2025 AIChE Annual Meeting

(395d) Development of a Generative AI Tool for the Concept Warehouse

Authors

Namrata Shivagunde, University of Massachusetts Lowell
Anna Rumshisky, University of Massachusetts Lowell
Milo Koretsky, Oregon State University
Generative Artificial Intelligence (GenAI) tools pose challenges and potential promise in learning chemical engineering. Educators have reported using GenAI to assist students (e.g., real-time tutoring, feedback, etc.), instructors (e.g., adaptive lesson design, grading, etc.), and researchers (e.g., automated qualitative coding and analysis). However, there is a continued need to develop pedagogically appropriate, discipline-specific GenAI systems attuned to existing educational ecosystems. In this poster, we outline the work done to train open-source large language models (LLMs) to analyze short-answer justifications to concept questions written by students in thermodynamics and mechanics courses and the development of a generative AI tool for the Concept Warehouse (CW).

The CW is a free, web-based active learning tool that serves as an audience response system and content repository. There are 40,000+ students and 1700+ faculty utilizing the CW with a repository of 3600+ questions. In this study, instructors are asked to deliver short-answer follow-ups to concept questions – single-right answer multiple choice questions that require minimal to no calculations and ask students to operationalize recently learned concepts. To develop LLMs, 3687 responses across three thermodynamics questions were collected from consenting students from a diverse array of two- and four-year institutions between 2012 and 2024. We then evaluated state-of-the-art (SOTA) LLMs, including GPT-4 and GPT-4o-mini, via in-context learning. We also fine-tuned and evaluated open-source SOTA LLMs Llama-3-8B, Phi-3.5-mini, and Mixtral 8x7B Instruct to examine the accuracy and precision of automated code generation. Through this work, we aim to develop the CW AI, a tool to assist instructors and researchers with analyzing short-answer justifications written by students to explain their reasoning to concept questions.

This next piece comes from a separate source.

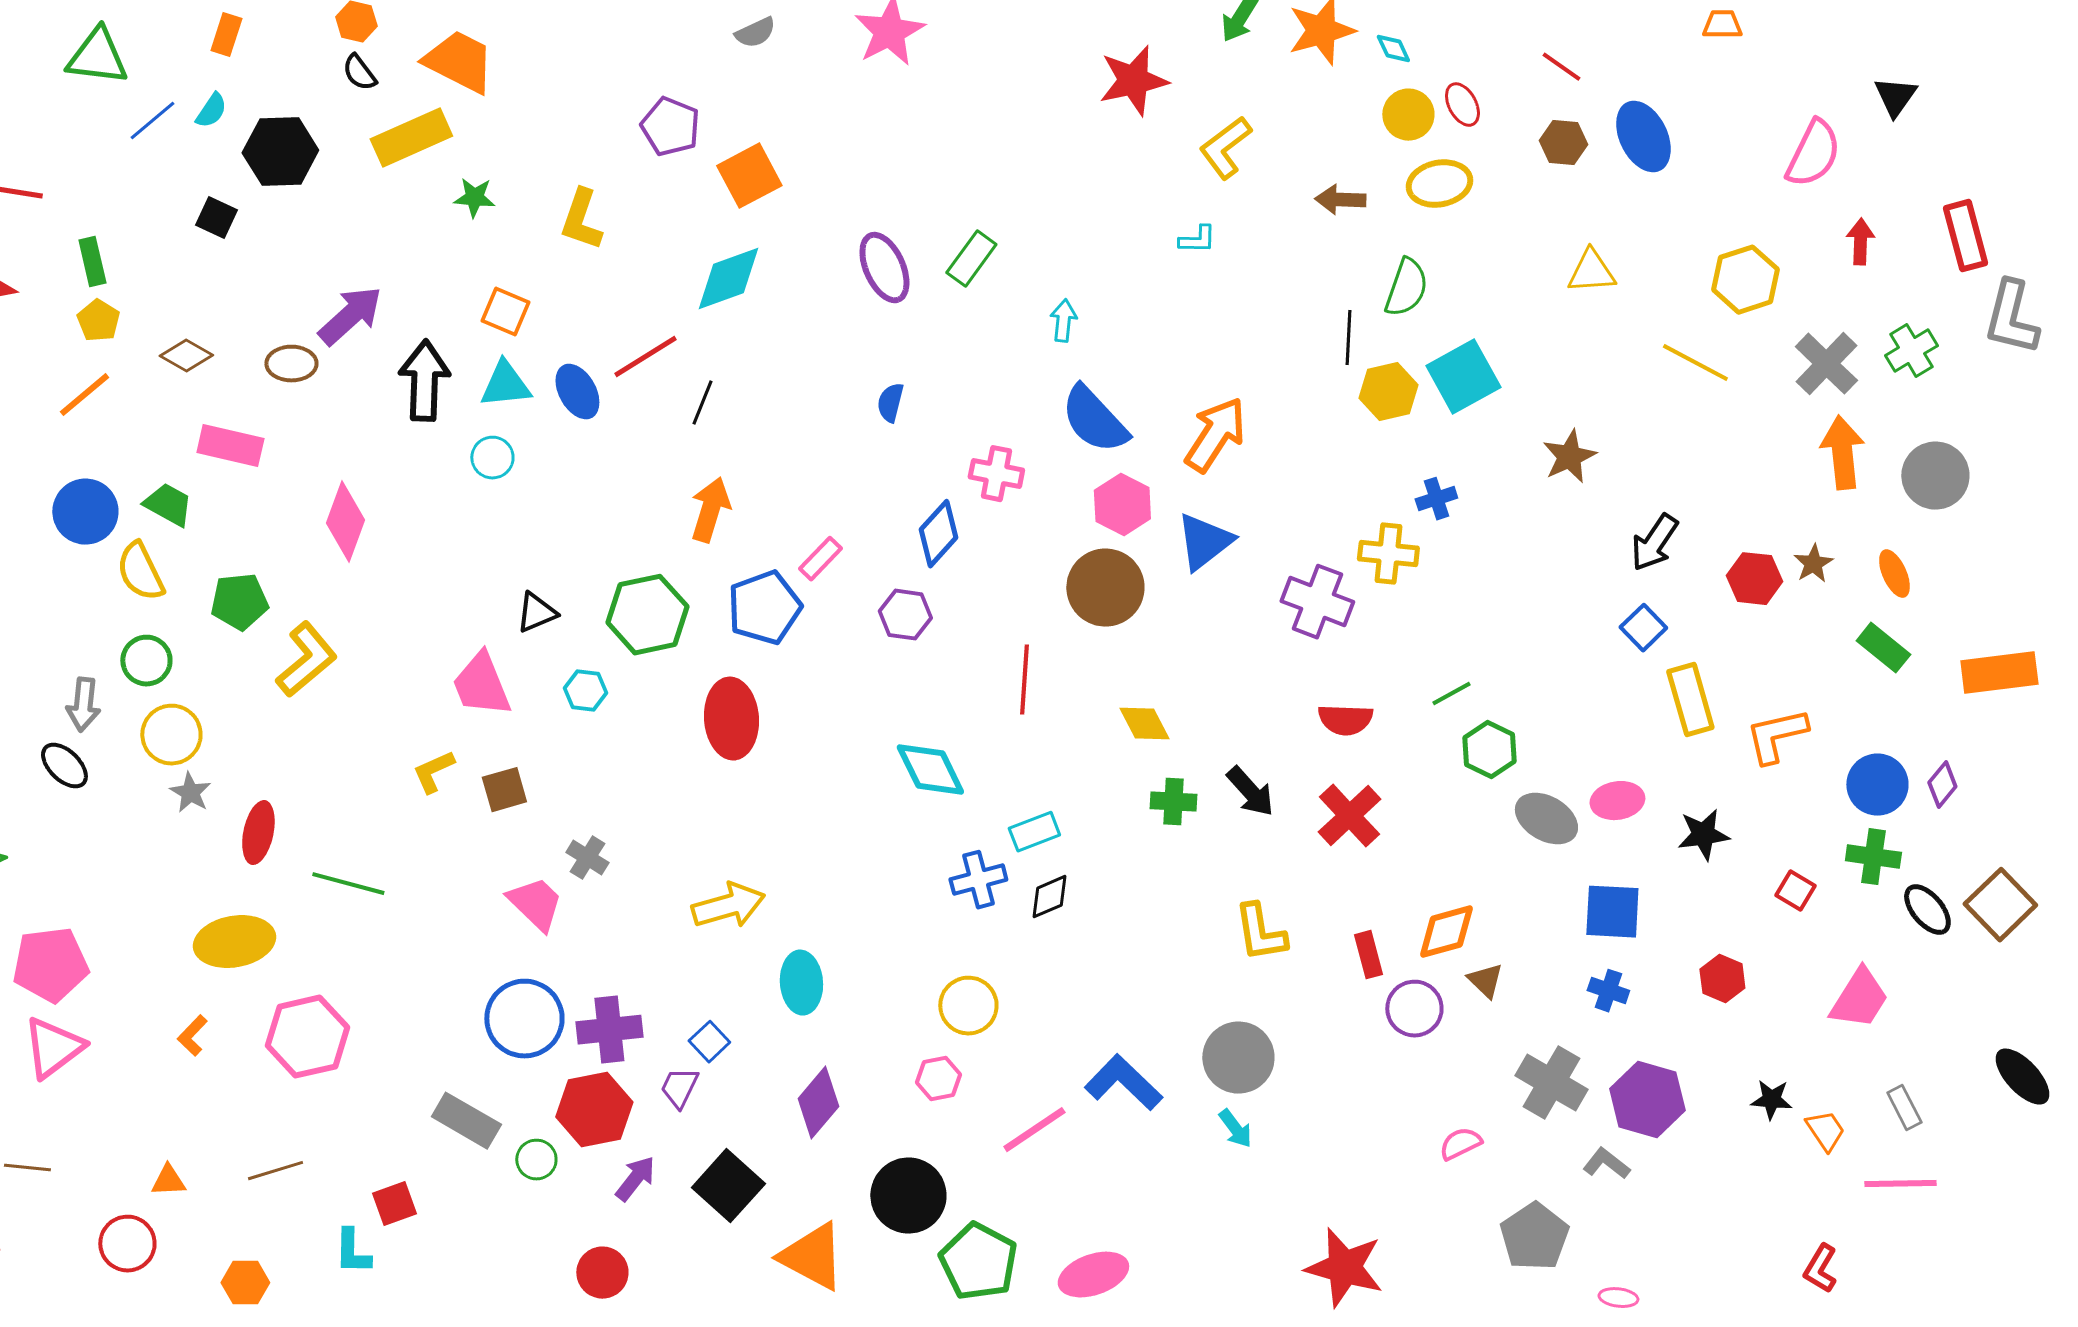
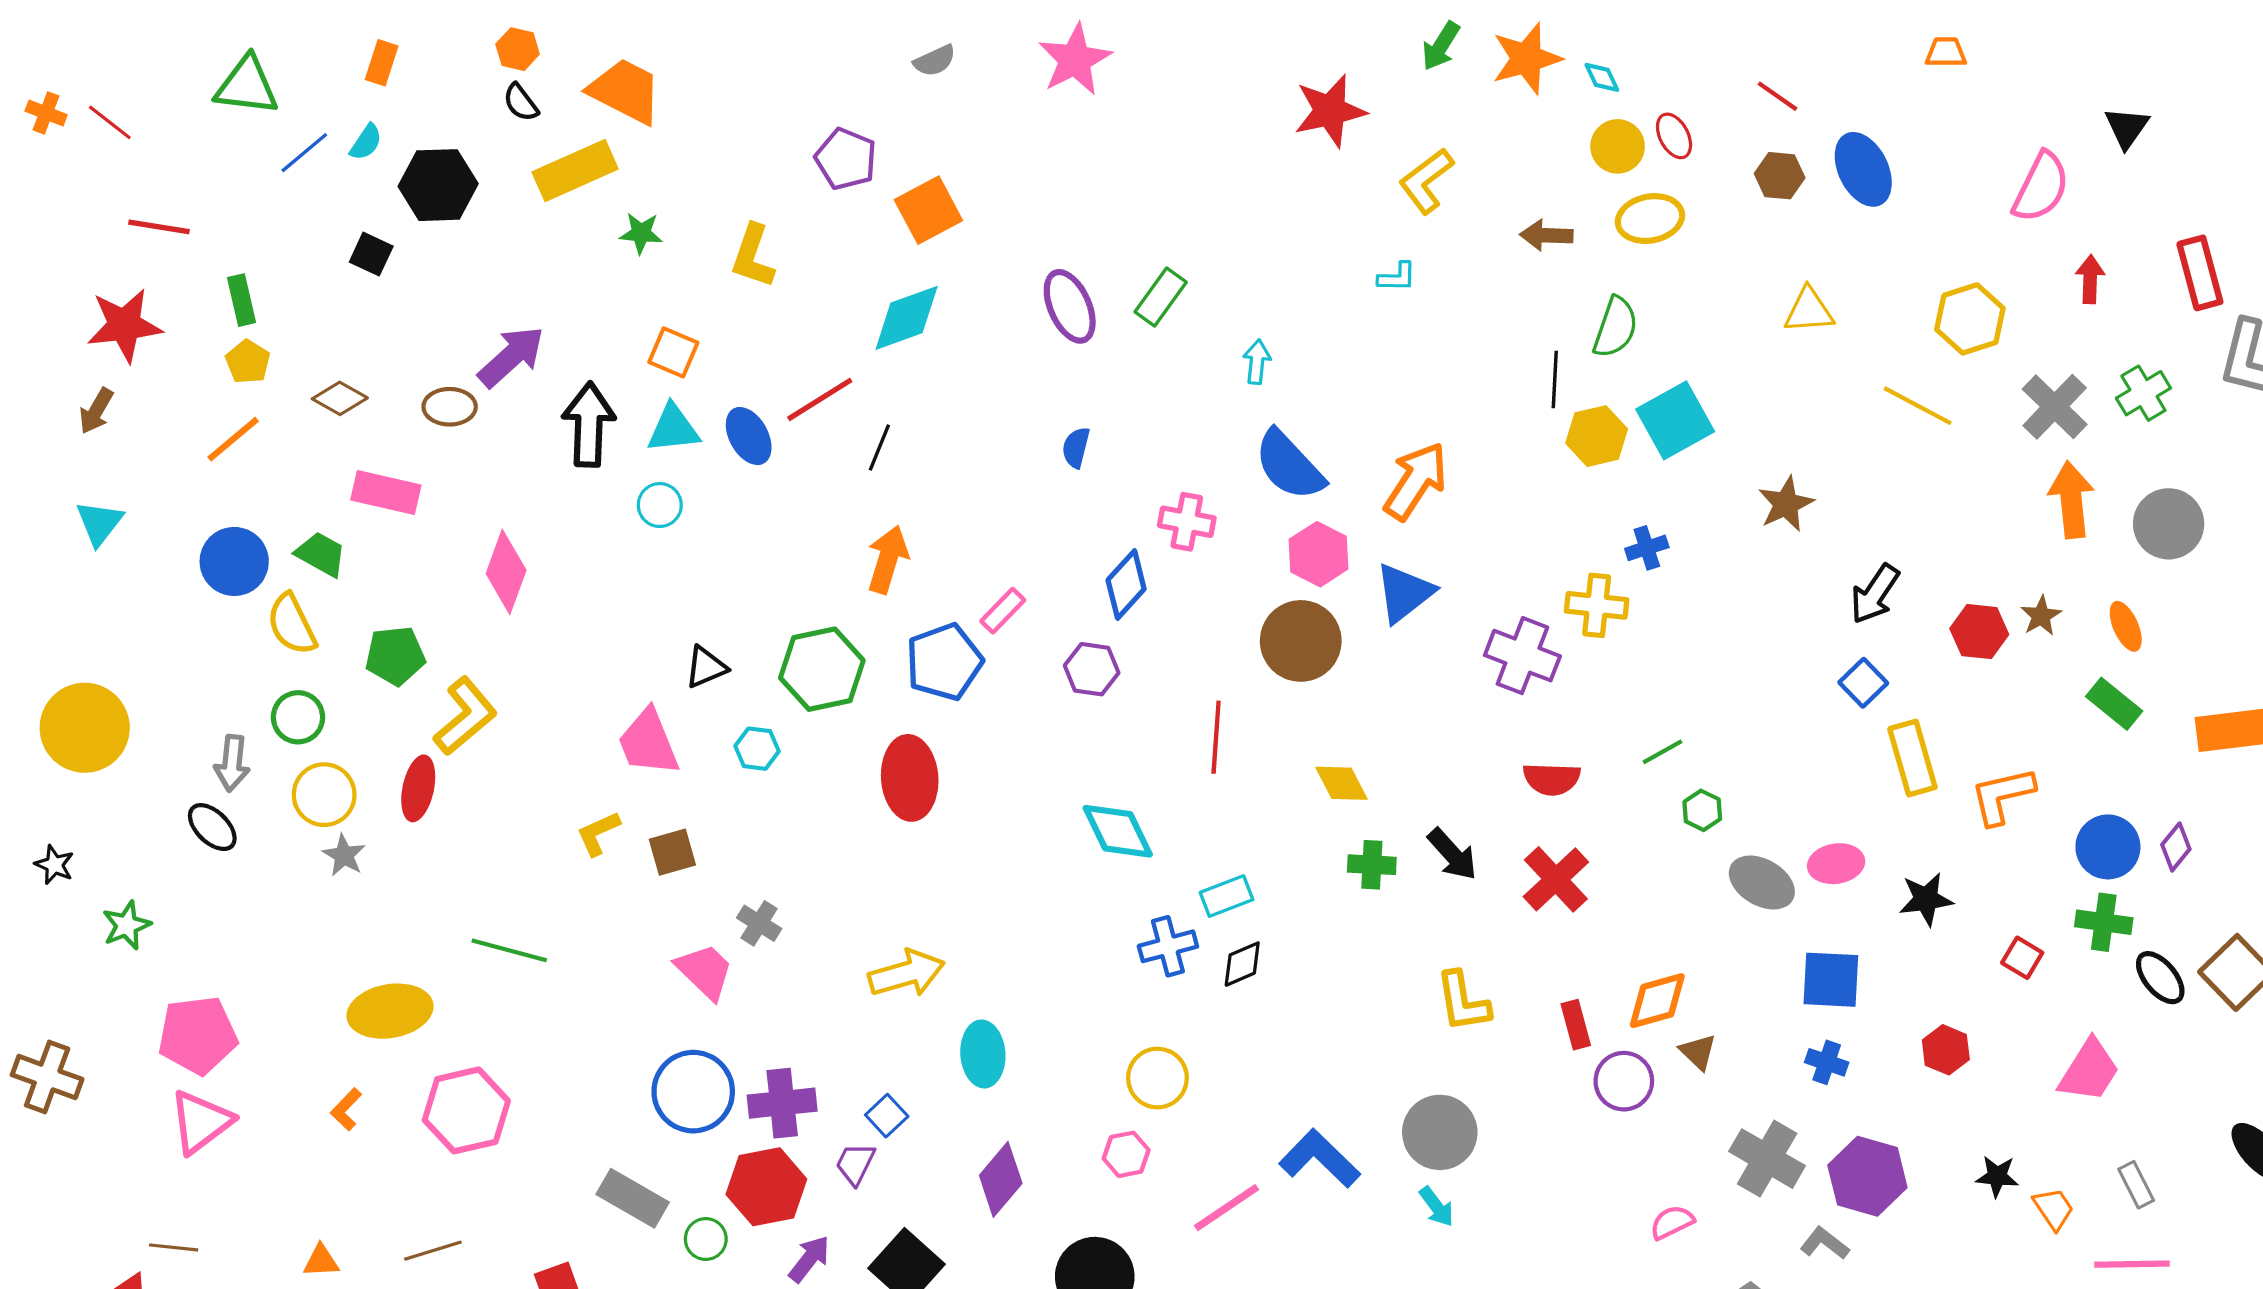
green hexagon: (1489, 750) -> (1702, 810), size x0.7
red ellipse: (258, 833) -> (418, 788), moved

A two-stage coding process was utilized to code short-answer responses, where we coded for cognitive resources, or “chunks” of knowledge activated within that response. For example, in the responses to a thermodynamics question about the enthalpy of mixing non-ideal solutions, we found that cognitive resources related to molecular reasoning weren’t as productive for students as macro-level reasoning skills, antithetical to the findings in the thermodynamics literature. We observed that open-source models like Mixtral 8x7B Instruct and Llama-3 perform best on in-domain tasks. Finally, we discuss our progress toward developing the CW AI, which has broader implications for engineering education researchers and instructors regarding using GenAI in classrooms.